Flowise is an open-source UI visual tool that allows users to build their own customized Language Learning Model (LLM) apps using LangchainJS, which is written in Node Typescript/Javascript. It provides a low-code approach, making it easy to iterate and quickly go from testing to production. Flowise offers several key features and components that enable users to create powerful LLM apps. One of the main features is Chatflow and LLM Orchestration, which allows users to connect LLMs with memory, data loaders, cache, moderation, and more. This capability enables the building of conversational agents with memory and the creation of autonomous agents that can execute different tasks.

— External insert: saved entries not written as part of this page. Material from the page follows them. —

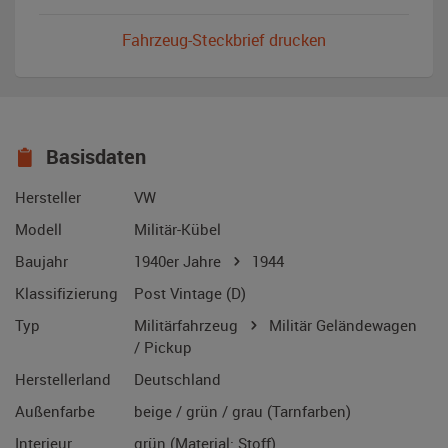
Fahrzeug-Steckbrief drucken
Basisdaten
Hersteller
VW
Modell
Militär-Kübel
Baujahr
1940er Jahre
1944
Klassifizierung
Post Vintage (D)
Typ
Militärfahrzeug
Militär Geländewagen
/ Pickup
Herstellerland
Deutschland
Außenfarbe
beige / grün / grau (Tarnfarben)
Interieur
grün (Material: Stoff)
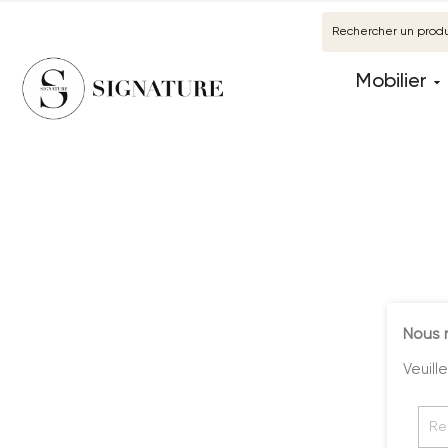
Mobilier
Nous 
Veuill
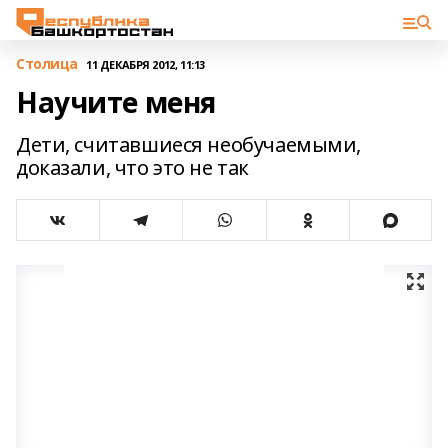
Столица
11 ДЕКАБРЯ 2012, 11:13
Научите меня
Дети, считавшиеся необучаемыми,
доказали, что это не так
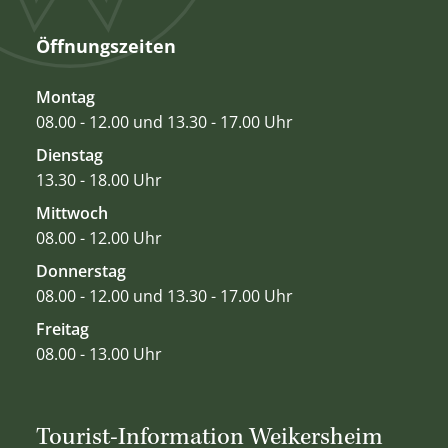
Öffnungszeiten
Montag
08.00 - 12.00 und 13.30 - 17.00 Uhr
Dienstag
13.30 - 18.00 Uhr
Mittwoch
08.00 - 12.00 Uhr
Donnerstag
08.00 - 12.00 und 13.30 - 17.00 Uhr
Freitag
08.00 - 13.00 Uhr
Tourist-Information Weikersheim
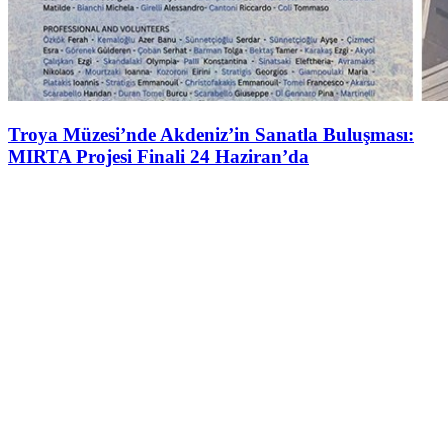
Troya Müzesi’nde Akdeniz’in Sanatla Buluşması:
MIRTA Projesi Finali 24 Haziran’da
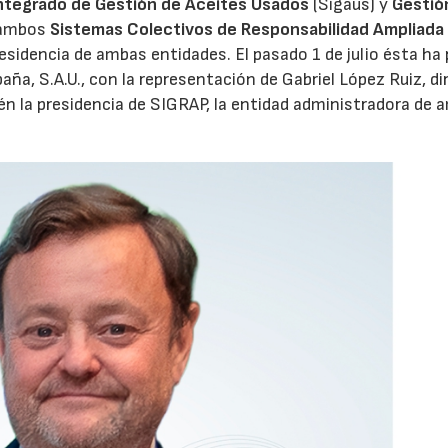
ntegrado de Gestión de Aceites Usados
(Sigaus) y
Gestió
 ambos
Sistemas Colectivos de Responsabilidad Ampliada 
residencia de ambas entidades. El pasado 1 de julio ésta ha
aña, S.A.U., con la representación de Gabriel López Ruiz, di
n la presidencia de SIGRAP, la entidad administradora de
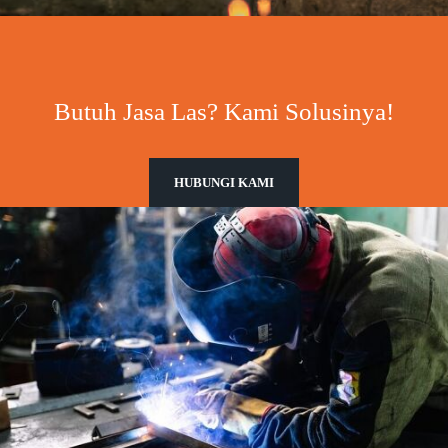
Butuh Jasa Las? Kami Solusinya!
HUBUNGI KAMI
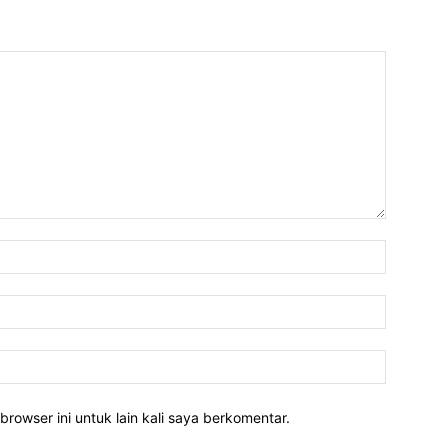
Nama:*
Email:*
Website:
rowser ini untuk lain kali saya berkomentar.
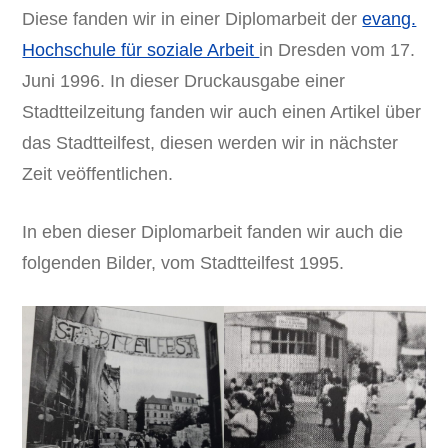
Diese fanden wir in einer Diplomarbeit der
evang.
Hochschule für soziale Arbeit
in Dresden vom 17.
Juni 1996. In dieser Druckausgabe einer
Stadtteilzeitung fanden wir auch einen Artikel über
das Stadtteilfest, diesen werden wir in nächster
Zeit veöffentlichen.
In eben dieser Diplomarbeit fanden wir auch die
folgenden Bilder, vom Stadtteilfest 1995.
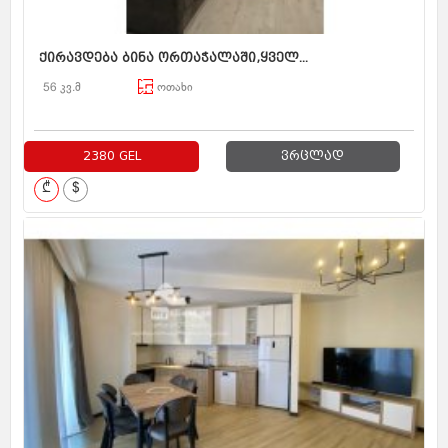
ქირავდება ბინა ორთაჭალაში,ყველ...
56 კვ.მ
ოთახი
2380 GEL
ვრცლად
₾
$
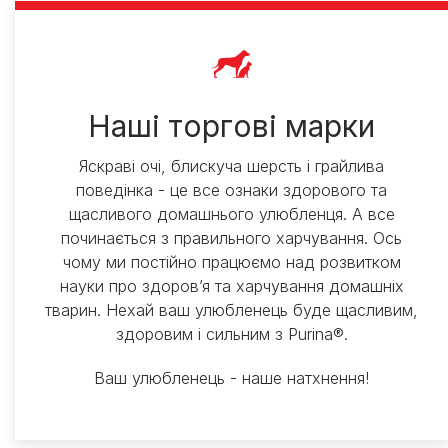
Наші торгові марки
Яскраві очі, блискуча шерсть і грайлива
поведінка - це все ознаки здорового та
щасливого домашнього улюбленця. А все
починається з правильного харчування. Ось
чому ми постійно працюємо над розвитком
науки про здоров’я та харчування домашніх
тварин. Нехай ваш улюбленець буде щасливим,
здоровим і сильним з Purina®.​
Ваш улюбленець - наше натхнення!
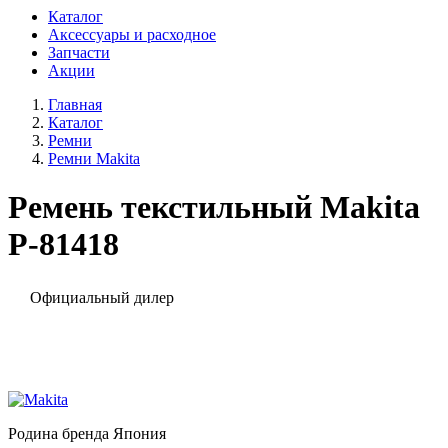
Каталог
Аксессуары и расходное
Запчасти
Акции
Главная
Каталог
Ремни
Ремни Makita
Ремень текстильный Makita
P-81418
Официальный дилер
Родина бренда
Япония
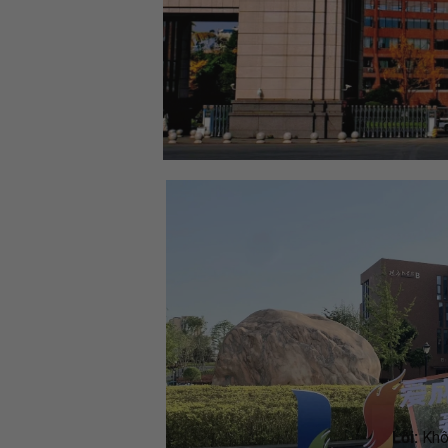
Lỗi:
Khôn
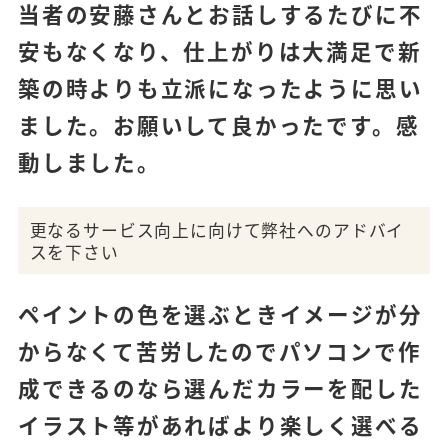
当者の安藤さんとお話しするたびに不
安もなくなり、仕上がりは大満足で新
築の時よりも立派になったように思い
ました。お願いして良かったです。感
動しました。
更なるサービス向上に向けて弊社へのアドバイ
スを下さい
ペイントの色を選ぶときイメージが分
からなくて苦労したのでパソコンで作
成できるのなら選んだカラーを配した
イラスト等があればより楽しく選べる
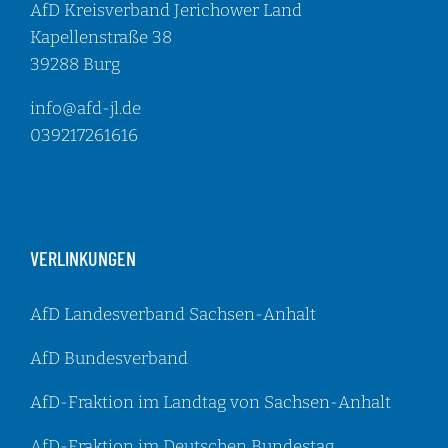
AfD Kreisverband Jerichower Land
Kapellenstraße 38
39288 Burg
info@afd-jl.de
039217261616
VERLINKUNGEN
AfD Landesverband Sachsen-Anhalt
AfD Bundesverband
AfD-Fraktion im Landtag von Sachsen-Anhalt
AfD-Fraktion im Deutschen Bundestag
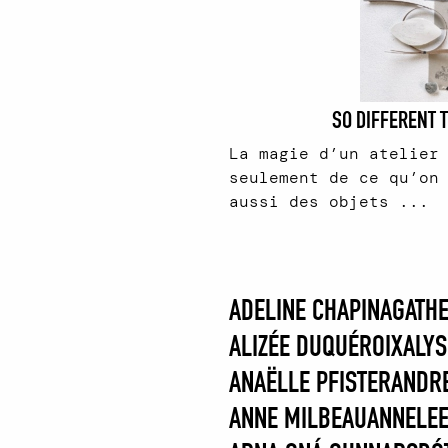
SO DIFFERENT T
La magie d’un atelier
seulement de ce qu’on
aussi des objets ...
ADELINE CHAPIN
AGATHE
ALIZÉE DUQUÉROIX
ALYS
ANAËLLE PFISTER
ANDR
ANNE MILBEAU
ANNELEE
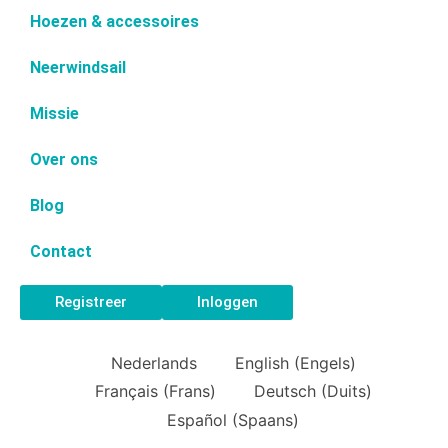
Hoezen & accessoires
Neerwindsail
Missie
Over ons
Blog
Contact
Registreer
Inloggen
Nederlands
English
(
Engels
)
Français
(
Frans
)
Deutsch
(
Duits
)
Español
(
Spaans
)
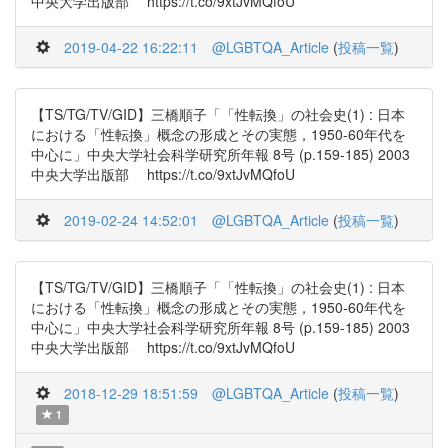
中央大学出版部 https://t.co/9xtJvMQfoU
2019-04-22 16:22:11
@LGBTQA_Article
(
投稿一覧
)
【TS/TG/TV/GID】三橋順子「「性転換」の社会史(1) : 日本
における「性転換」概念の形成とその実態，1950-60年代を
中心に」中央大学社会科学研究所年報 8号 (p.159-185) 2003
中央大学出版部 https://t.co/9xtJvMQfoU
2019-02-24 14:52:01
@LGBTQA_Article
(
投稿一覧
)
【TS/TG/TV/GID】三橋順子「「性転換」の社会史(1) : 日本
における「性転換」概念の形成とその実態，1950-60年代を
中心に」中央大学社会科学研究所年報 8号 (p.159-185) 2003
中央大学出版部 https://t.co/9xtJvMQfoU
2018-12-29 18:51:59
@LGBTQA_Article
(
投稿一覧
)
1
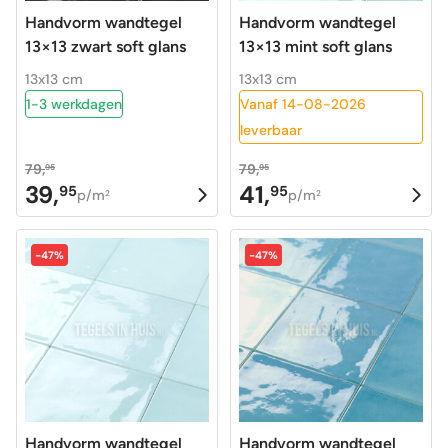
Handvorm wandtegel
Handvorm wandtegel
13×13 zwart soft glans
13×13 mint soft glans
13x13 cm
13x13 cm
1-3 werkdagen
Vanaf 14-08-2026
leverbaar
79,
79,
95
95
39,
41,
95
95
Oorspronkelijke
Huidige
Oorspronkelijke
Huidige
p/m
p/m
2
2
prijs
prijs
prijs
prijs
was:
is:
was:
is:
-47%
-47%
79,95.
39,95.
79,95.
41,95.
Handvorm wandtegel
Handvorm wandtegel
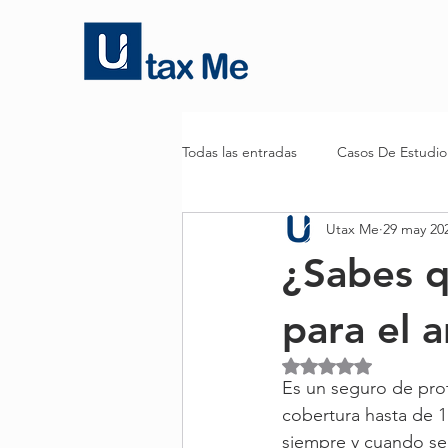
Todas las entradas
Casos De Estudio
Utax Me
29 may 20
¿Sabes q
para el a
Obtuvo NaN de 5 es
Es un seguro de prot
cobertura hasta de 1
siempre y cuando se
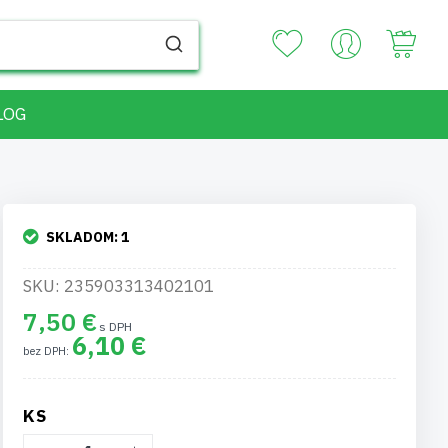
Your
LOG
SKLADOM:
1
SKU: 235903313402101
7,50 €
6,10 €
KS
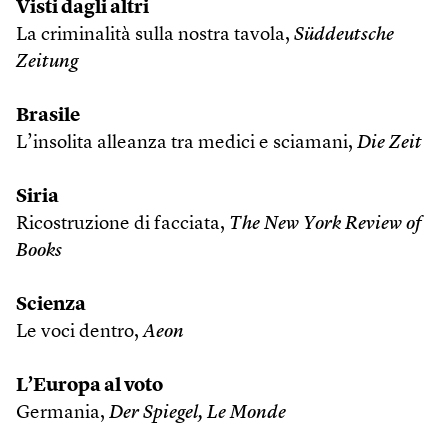
Visti dagli altri
La criminalità sulla nostra tavola,
Süddeutsche
Zeitung
Brasile
L’insolita alleanza tra medici e sciamani,
Die Zeit
Siria
Ricostruzione di facciata,
The New York Review of
Books
Scienza
Le voci dentro,
Aeon
L’Europa al voto
Germania,
Der Spiegel, Le Monde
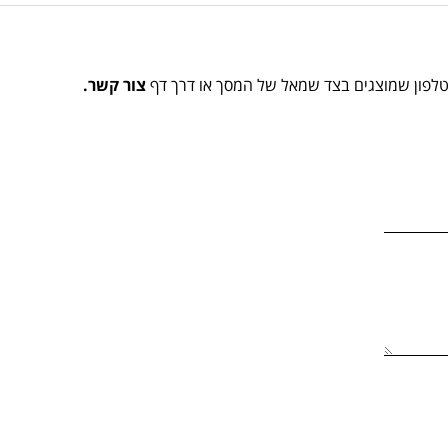
הטלפון שמוצגים בצד שמאל של המסך או דרך דף
צור קשר.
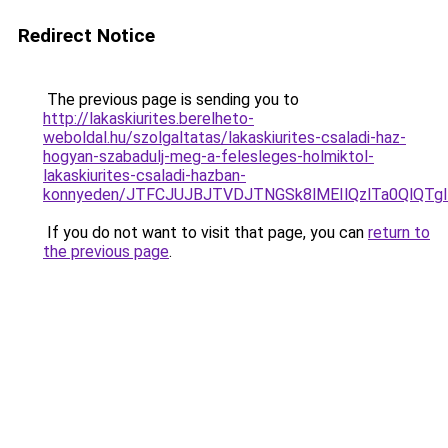
Redirect Notice
The previous page is sending you to
http://lakaskiurites.berelheto-
weboldal.hu/szolgaltatas/lakaskiurites-csaladi-haz-
hogyan-szabadulj-meg-a-felesleges-holmiktol-
lakaskiurites-csaladi-hazban-
konnyeden/JTFCJUJBJTVDJTNGSk8lMEIlQzlTa0QlQTglR
If you do not want to visit that page, you can
return to
the previous page
.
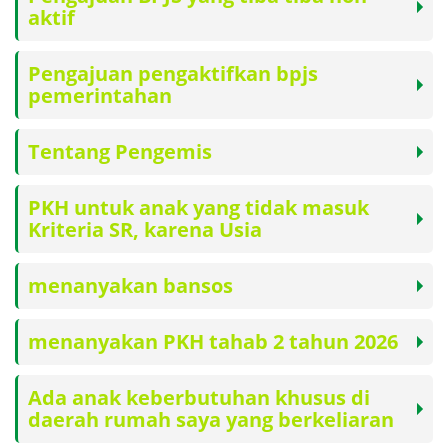
aktif
Pengajuan pengaktifkan bpjs
pemerintahan
Tentang Pengemis
PKH untuk anak yang tidak masuk
Kriteria SR, karena Usia
menanyakan bansos
menanyakan PKH tahab 2 tahun 2026
Ada anak keberbutuhan khusus di
daerah rumah saya yang berkeliaran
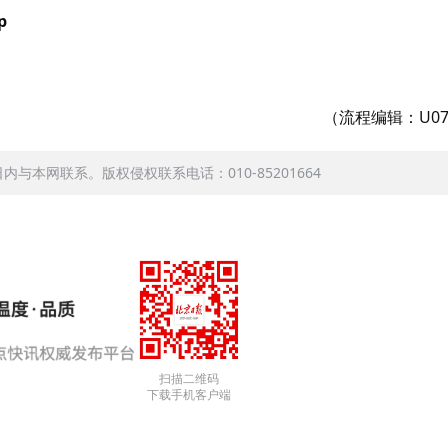
p
（流程编辑：U07
本网联系。版权侵权联系电话：010-85201664
扫描二维码
下载手机客户端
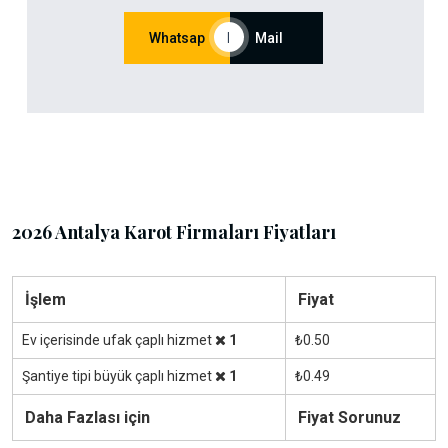
Whatsap
|
Mail
2026 Antalya Karot Firmaları Fiyatları
İşlem
Fiyat
Ev içerisinde ufak çaplı hizmet
1
₺0.50
Şantiye tipi büyük çaplı hizmet
1
₺0.49
Daha Fazlası için
Fiyat Sorunuz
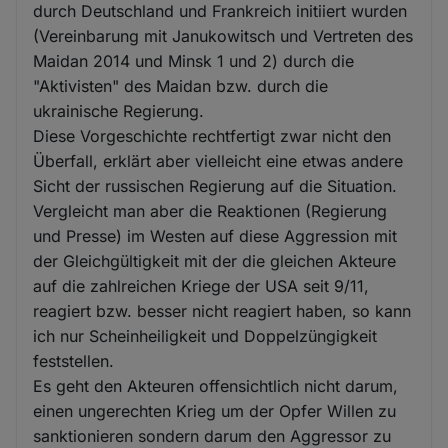
durch Deutschland und Frankreich initiiert wurden
(Vereinbarung mit Janukowitsch und Vertreten des
Maidan 2014 und Minsk 1 und 2) durch die
"Aktivisten" des Maidan bzw. durch die
ukrainische Regierung.
Diese Vorgeschichte rechtfertigt zwar nicht den
Überfall, erklärt aber vielleicht eine etwas andere
Sicht der russischen Regierung auf die Situation.
Vergleicht man aber die Reaktionen (Regierung
und Presse) im Westen auf diese Aggression mit
der Gleichgültigkeit mit der die gleichen Akteure
auf die zahlreichen Kriege der USA seit 9/11,
reagiert bzw. besser nicht reagiert haben, so kann
ich nur Scheinheiligkeit und Doppelzüngigkeit
feststellen.
Es geht den Akteuren offensichtlich nicht darum,
einen ungerechten Krieg um der Opfer Willen zu
sanktionieren sondern darum den Aggressor zu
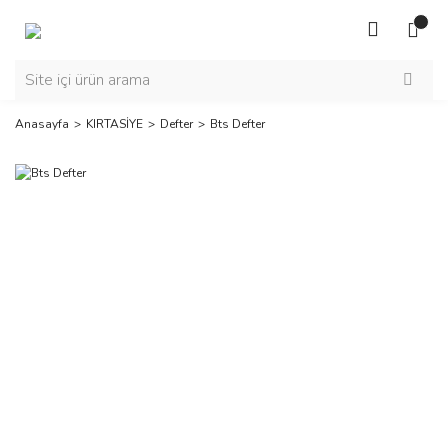
Anasayfa
KIRTASİYE
Defter
Bts Defter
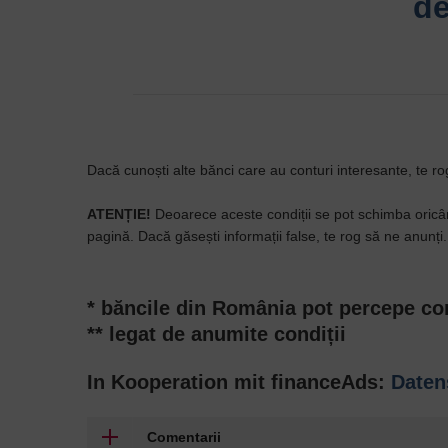
de
Dacă cunoști alte bănci care au conturi interesante, te ro
ATENȚIE!
Deoarece aceste condiții se pot schimba oricân
pagină. Dacă găsești informații false, te rog să ne anunți.
​* băncile din România pot percepe com
** legat de anumite condiții
In Kooperation mit financeAds:
Daten
Comentarii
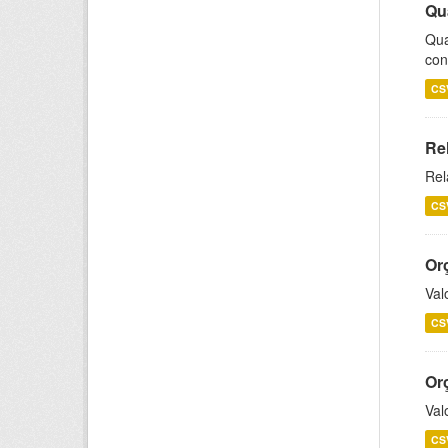
Qu
Qua
con
CS
Re
Rel
CS
Or
Val
CS
Or
Val
CS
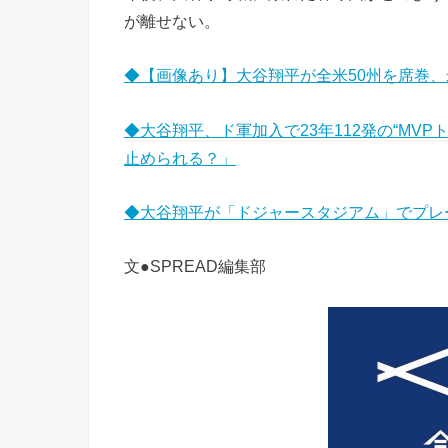
が離せない。
◆【画像あり】大谷翔平が全米50州を席巻
◆大谷翔平、ド軍加入で23年112発の“MV
止められる？」
◆大谷翔平が「ドジャースタジアム」でプレ
文●SPREAD編集部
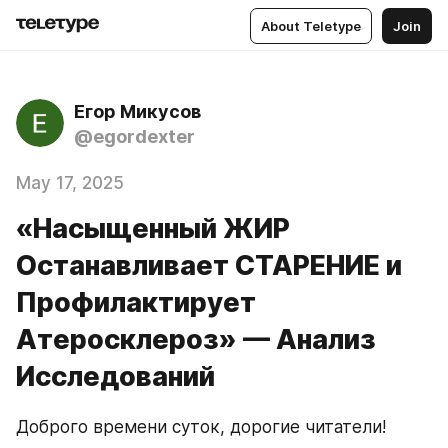
About Teletype
Join
Егор Микусов
@egordexter
May 17, 2025
«Насыщенный ЖИР
Останавливает СТАРЕНИЕ и
Профилактирует
Атеросклероз» — Анализ
Исследований
Доброго времени суток, дорогие читатели!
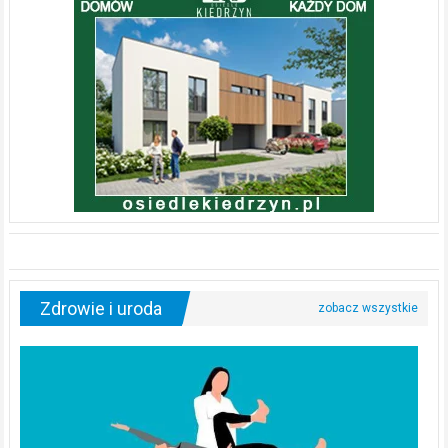
Zdrowie i uroda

Another important component of Flowise is Langchain, which simplifies the process of managing and controlling LLMs in your applications. With Langchain, users can build LLM chains using prompt templates and models, making it easier to work with language-based models. Flowise also provides over 100 integrations, including agents and assistants, to extend the functionality of LLM apps. These integrations allow users to leverage tools like OpenAI Assistant and Function Agent to enhance their applications and make them more powerful and versatile.
Flowise is platform-agnostic and supports various open-source LLMs such as HuggingFace, Ollama, LocalAI, Replicate, Llama2, Mistral, Vicuna, Orca, and Llava. This flexibility enables users to run LLMs in an air-gapped environment with local LLMs, embeddings, and vector databases. Additionally, Flowise can be self-hosted on cloud platforms like AWS, Azure, and GCP, providing further deployment options. Flowise can be used in a wide range of use cases. For example, it can be utilized to create product catalog chatbots that answer product-related questions, generate product descriptions from specifications, use natural language to query SQL databases, and summarize customer support tickets. The versatility of Flowise allows for endless possibilities in developing language-based applications.